◆ TRAVAIL À FAIRE
1. D'après l'extrait sur l'or, de combien la demande d'or a-t-elle baissé sur un an ?
2. Renvoyez à l'identique, s'il vous plaît, tout ce qui va de « Enfin, nous devons » jusqu'à « plus bas historiques. » dans l'extrait sur l'or.

◆ TEXTE EXTRAIT

◆ ◆ ◆ ◆ ◆ ◆ ◆

Tout comme le bitcoin, l’or a été emporté dans une rapide correction. Sur les deux premières semaines de juillet, l’or a chuté de plus de 5 %. Malgré un timide rebond ensuite, l’or a suivi le même mouvement que le bitcoin cette semaine. On sait que l’or et le bitcoin ont des comportements assez différents, mais leur synchronisation en période d’inflation mérite d’être soulignée. Comment expliquer ce mouvement, alors que l’inflation est au plus haut ?

Tout d’abord, il y a une explication structurelle. La demande d’or a chuté de plus de 8 % sur un an. En particulier, le World Gold Council (WGC) rapporte un fort déclin de la demande d’investissement. De l’autre côté, l’offre minière d’or progresse de plus de 4 % sur un an. Il en résulte, inévitablement, une contraction du cours de l’or. Le fait que l’or soit en baisse malgré la récession technique démontre aussi l’importance des liquidités disponibles pour les acheteurs d’or.

Enfin, nous devons souligner une remarque importante. Comme pour la zone des 20 000$ sur le bitcoin, l’or suit un support majeur autour des 1 700$ (1 680$). Dans certains rapports internes à plusieurs banques, certaines compagnies minières auraient, à l’heure actuelle, des difficultés à vendre avec rentabilité un or dont le prix est inférieur à 1 700$ (Compagnies minières : quels comportements face à l’or ? | Or.fr). Et effectivement, il ressort que la zone des 1 700$ agit comme un support depuis près de 18 mois.

En euros, l’or est resté stable sur le mois et progresse même légèrement depuis début août (+0,8 %). En effet, les marchés s’inquiètent aussi de la situation en zone euro. L’euro s’est affaibli significativement cette semaine et demeure proche de nouveaux plus bas historiques.

L’inquiétant affaiblissement de l’euro (EUR)

8,9 % d’inflation en zone euro en juillet (contre 8,6 % en juin). Malgré la hausse très prononcée des prix, la BCE ne montre pas la même rigueur que la banque centrale américaine. Le taux directeur de la BCE s’établit à +0,5 % en juillet, contre 2,5 % pour la FED. Un écart de 200 points de bas base scinde les deux premières économies mondiales. Qu’est-ce qui explique un tel écart ? Pourquoi, malgré une inflation aussi forte, la BCE ne réagit pas plus fortement ? En outre, il est important de préciser que la BCE n’a pas dans les prérogatives de son mandat la stabilité de l’emploi.

◆ ◆ ◆ ◆ ◆ ◆ ◆

◆ DONNÉES FOURNIES
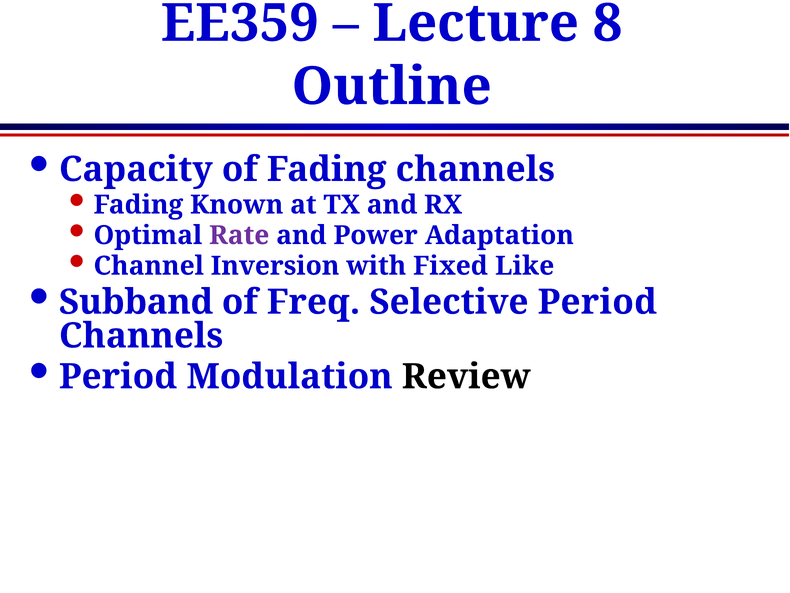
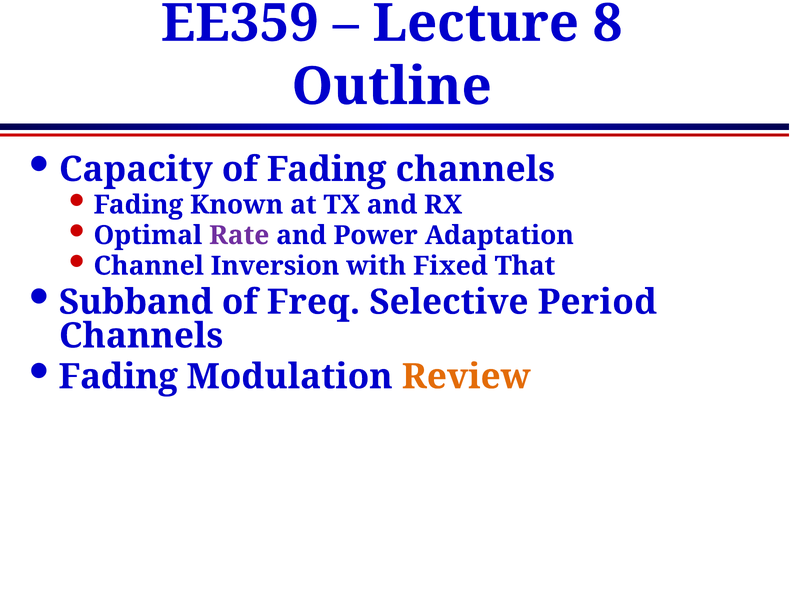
Like: Like -> That
Period at (118, 376): Period -> Fading
Review colour: black -> orange
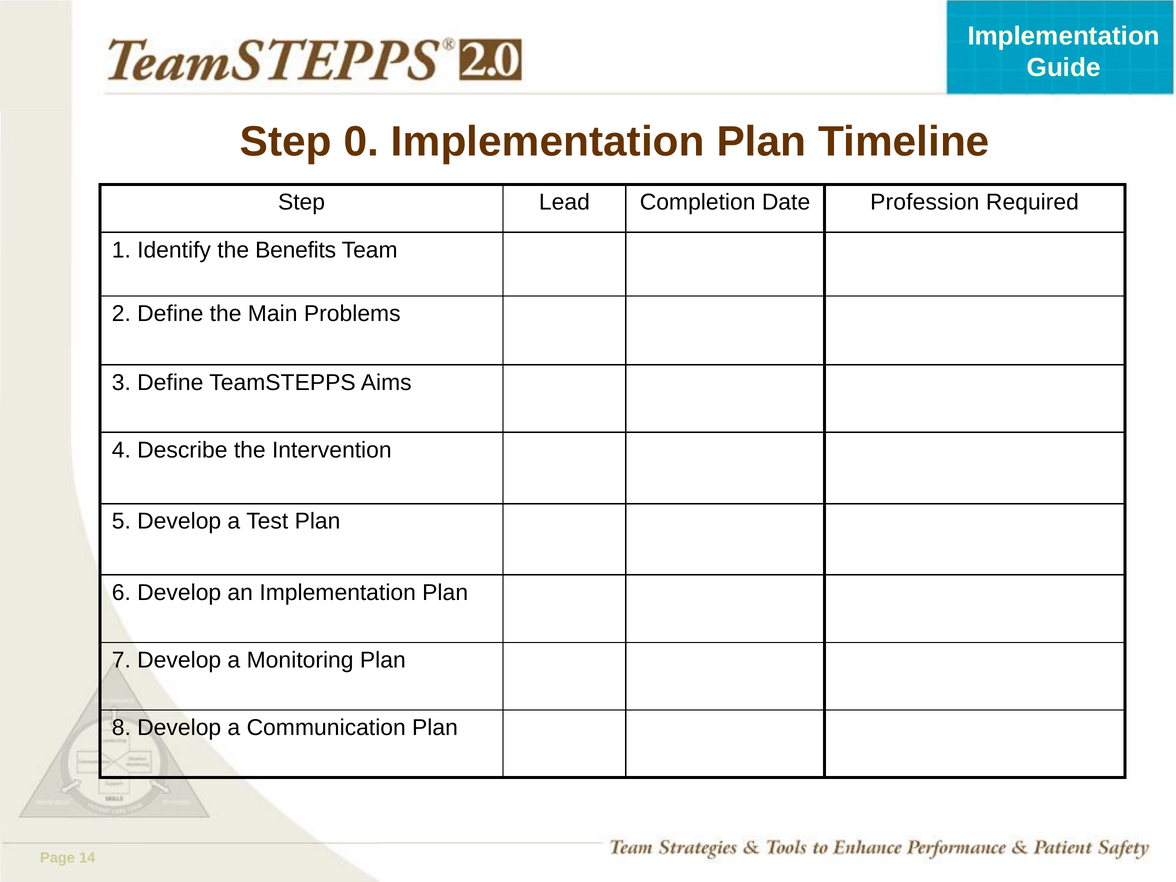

◆ ◆ ◆ ◆ ◆ ◆ ◆

◆ RÉPONSES PAR TÂCHE
1. De plus de 8 %.

2.
Enfin, nous devons souligner une remarque importante. Comme pour la zone des 20 000$ sur le bitcoin, l’or suit un support majeur autour des 1 700$ (1 680$). Dans certains rapports internes à plusieurs banques, certaines compagnies minières auraient, à l’heure actuelle, des difficultés à vendre avec rentabilité un or dont le prix est inférieur à 1 700$ (Compagnies minières : quels comportements face à l’or ? | Or.fr). Et effectivement, il ressort que la zone des 1 700$ agit comme un support depuis près de 18 mois.

En euros, l’or est resté stable sur le mois et progresse même légèrement depuis début août (+0,8 %). En effet, les marchés s’inquiètent aussi de la situation en zone euro. L’euro s’est affaibli significativement cette semaine et demeure proche de nouveaux plus bas historiques.